Certo, la vulgata ottimistica legge nel calo della domanda non finanziaria di credito il bicchiere mezzo pieno di aziende che già hanno un cuscinetto sufficiente per resistere, ma, al netto del mio ritenere questa lettura totalmente e pericolosamente errata, resta il fatto che la contrazione nelle condizioni di erogazione del credito rappresenti un proxy del timore bancario proprio verso quella stessa esposizione. Come dire, le banche vedono nero e si coprono, alla faccia del vaccino. E della Bce. Perché questa dinamica si sta innestando in un contesto che vede la stessa Eurotower aver annunciato, non più tardi dello scorso 10 dicembre, nuove aste Tltro di rifinanziamento bancario a lungo termine per il 2021 con condizioni ulteriormente favorevoli per gli istituti. Quindi, questo mood significa non solo che banche e mercati hanno già digerito quell’annuncio e quindi, implicitamente, domani si attendono finalmente della ciccia da parte di Christine Lagarde, ma anche che le criticità sottostanti le economie reali vengono percepite – e sono – talmente gravi da meritare una stretta preventiva e severa ai cordoni della borsa, nonostante il diluvio di liquidità già ottenuto e quello in arrivo. Brutto, bruttissimo segnale. 

Ecco spiegato il motivo dell’interventismo della Bce della scorsa settimana (e, come mostrano le dinamiche del nostro spread dei primi due giorni di contrattazioni, anche di quella in corso): in questo contesto, l’ultima cosa che l’eurozona può permettersi è una crisi legata alla percezione del rischio sovrano dell’Italia. Il motivo? Sempre lo stesso, il doom loop delle detenzioni di Btp fra Tesoro e banche commerciali e assicurazioni. Lo mostra plasticamente questo grafico, il quale fa parte di quelli della categoria da stampare e attaccare alla porta del frigorifero con un magnete: nonostante gli acquisti Bce dallo scorso marzo in poi, proseguiti con il badile fino a maggio inoltrato, gli istituti di credito italiani hanno fatto incetta di Btp (millantando e dissimulando con la scusa dell’affarone storico, quello che in realtà è stato il solito do ut des con il governo di turno), arrivando al livello di detenzione record assoluto di oltre 520 miliardi di euro di controvalore. 

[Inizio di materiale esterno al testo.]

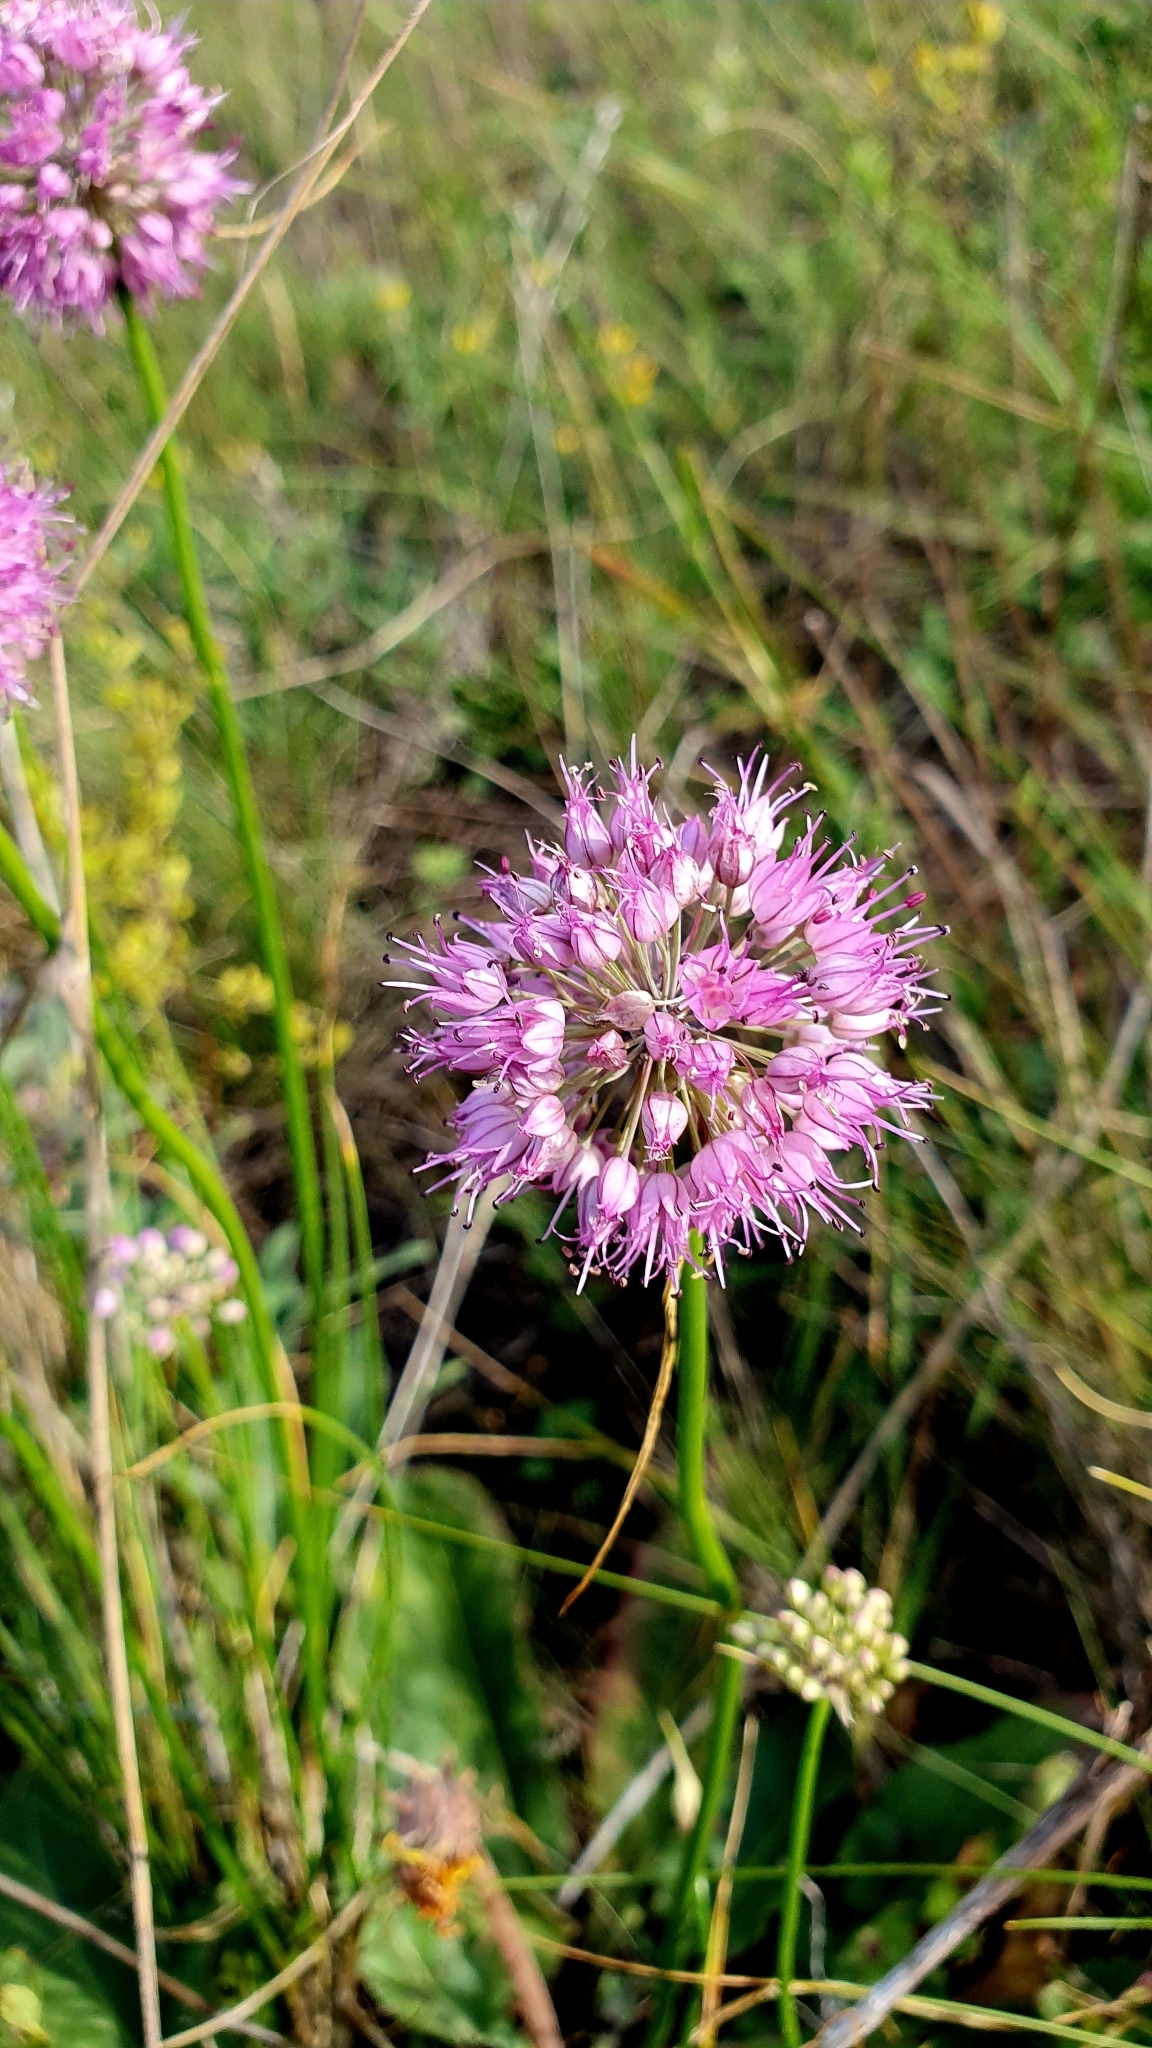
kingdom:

Con una dinamica fra credito ed economia reale come quella mostrata poco fa, cosa avrebbe potuto innescare a livello sistemico un rialzo reale e incontrollato dello spread italiano a fronte di quelle esposizioni bancarie? Ingestibile. Non in questo momento della lotta alla pandemia, quantomeno. Ecco perché la Bce è intervenuta, alla faccia delle affermazioni senza senso del presidente del Consiglio alla Camera. E attenzione, quindi, a leggere nei movimenti dello spread che seguiranno la due giorni della fiducia un segnale diretto di approvazione o disapprovazione del mercato verso la linea politica dell’esecutivo italiano. I mercati temono eventi sistemici, chi finga di governare a Roma non interessa a nessuno. Salvo che non arrivi a palazzo Chigi qualche genio che faccia balenare progetti di uscita dall’euro, in quel caso sì detonatore di spread a 600 entro una settimana, visto che dipendiamo totalmente dagli acquisti della Bce a livello di finanziamento del debito e accesso a costi sostenibili al mercato di capitali. 

Siamo a uno snodo fondamentale, uno spartiacque di quelli epocali, come facevo notare nel mio articolo dell’altro giorno dedicato ai giochi sotterranei in seno al rapporto fra Cdu tedesca e Bundesbank. Attenzione, quindi, a ciò che dirà Christine Lagarde domani: a volte le battaglie sono più incentrate sull’importanza della comunicazione formale che sul reale contenuto della stessa. Meglio non sbagliare una virgola, quindi. Piuttosto, tacere o restare sul vago. Altrimenti, il Parlamento italiano potrebbe davvero dover affrontare una crisi dello spread a breve. Reale, questa volta.